One might wonder why they even care about these low-margin categories when they’ve got this huge profit generator in AWS. I think the key reason is that these are both gateway categories: if someone’s buying everyday essentials and groceries from Amazon, chances are they’re buying a lot else on Amazon. And indeed, the company’s claimed that “customers who buy perishables through the offering shop twice as often as those who don’t.” As I will cover in a forthcoming column for Phenomenal World, Amazon’s Sub-Same Day centers are the key infrastructure for quick delivery of both everyday essentials and grocery, and so it’s no surprise that they are also among the fastest growing nodes in Amazon’s distribution network.

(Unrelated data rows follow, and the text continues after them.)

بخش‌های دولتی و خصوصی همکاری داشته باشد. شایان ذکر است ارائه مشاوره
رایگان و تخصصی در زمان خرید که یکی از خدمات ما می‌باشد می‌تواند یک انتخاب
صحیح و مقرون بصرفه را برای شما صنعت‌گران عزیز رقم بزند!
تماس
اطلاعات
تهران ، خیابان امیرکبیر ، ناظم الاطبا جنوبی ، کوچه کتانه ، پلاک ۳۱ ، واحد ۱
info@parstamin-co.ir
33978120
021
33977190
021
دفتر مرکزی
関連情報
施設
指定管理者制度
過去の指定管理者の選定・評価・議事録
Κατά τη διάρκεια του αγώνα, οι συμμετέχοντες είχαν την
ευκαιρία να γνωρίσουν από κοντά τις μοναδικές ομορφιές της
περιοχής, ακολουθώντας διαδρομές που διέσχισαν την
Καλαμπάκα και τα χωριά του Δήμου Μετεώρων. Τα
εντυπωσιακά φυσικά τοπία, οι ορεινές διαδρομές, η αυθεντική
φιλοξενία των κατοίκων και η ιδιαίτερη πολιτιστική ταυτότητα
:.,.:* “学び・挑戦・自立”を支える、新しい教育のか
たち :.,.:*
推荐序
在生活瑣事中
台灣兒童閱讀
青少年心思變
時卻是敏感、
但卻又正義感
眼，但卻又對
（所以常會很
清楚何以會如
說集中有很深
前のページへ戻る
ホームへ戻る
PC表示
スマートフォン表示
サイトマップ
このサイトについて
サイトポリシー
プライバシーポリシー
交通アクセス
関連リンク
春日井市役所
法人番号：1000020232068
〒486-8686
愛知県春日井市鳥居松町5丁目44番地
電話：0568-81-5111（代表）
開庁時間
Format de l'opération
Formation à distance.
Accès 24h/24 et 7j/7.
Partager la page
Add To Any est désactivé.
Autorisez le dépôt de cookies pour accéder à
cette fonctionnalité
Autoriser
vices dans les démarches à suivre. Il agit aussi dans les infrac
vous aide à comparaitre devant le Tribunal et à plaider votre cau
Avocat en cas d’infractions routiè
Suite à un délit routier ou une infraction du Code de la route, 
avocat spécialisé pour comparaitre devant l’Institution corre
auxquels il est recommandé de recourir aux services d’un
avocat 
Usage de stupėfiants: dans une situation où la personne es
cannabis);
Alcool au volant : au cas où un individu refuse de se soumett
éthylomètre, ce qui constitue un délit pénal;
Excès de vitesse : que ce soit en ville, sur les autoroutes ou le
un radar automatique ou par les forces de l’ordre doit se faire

Vertical v. Horizontal Agents
Jason Goldberg latched on to a distinction Jassy made between “vertical” and “horizontal” AI agents as a key takeaway from the call. (Side note: Forbes’s ad use is truly inhuman. Reading that Goldberg article requires hunting for blocks of text around the images and video. Do better Forbes!)
Vertical agents are like Rufus: they’re retailer-deployed, they’ve got access to your full browsing and purchase history, and they’ve got pretty accurate product descriptions to work with. Horizontal agents are ChatGPT, Gemini, etc. - horizontal in the sense that their promise as commerce agents is working across retailers to find you the best deal. Jassy was quite critical of the latter on the call: “These horizontal agents don’t have any of your shopping history, they get a lot of the product details wrong. They get a lot of the pricing wrong.”
All of that’s true, but they’ll get better, and when they do, they’ll have an assortment rivaling Amazon’s and probably have a price advantage too. For this reason Goldberg thinks the horizontal agents are more of a threat than Jassy let on, and he takes Amazon’s block on 47 AI bots to be indication that they’re taking the threat seriously.
I don’t know what the agentic commerce future holds, but as long as Amazon has its distribution network, I’m not betting on any of the horizontal agents to pose much of a threat in the near future. Yes, horizontal agents can replicate the infinite catalog of Amazon, and yes, they can get a good price with cross-retailer comparison. But can they reliably get it to your doorstep same or next day? Goldberg recognizes that fulfillment is an advantage that vertical agents have, but I’m not sure it’s factored in to his analysis in the way it should be.
A Few Other Bits
Apparently Amazon has ten outbound regions now instead of eight?
The $200 billion in capex is mostly going to data centers, Project Leo, and Trainium chips, but there will still be substantial spending on the distribution network too.
There’s a $244 billion backlog for AWS services, i.e., “commitments in customer contracts for future services that we expect to fulfill but have not yet been recognized in our financial statements.”
If you’re wondering what the One Big Beautiful Bill did for Amazon, here it is: about $5 billion in federal tax savings.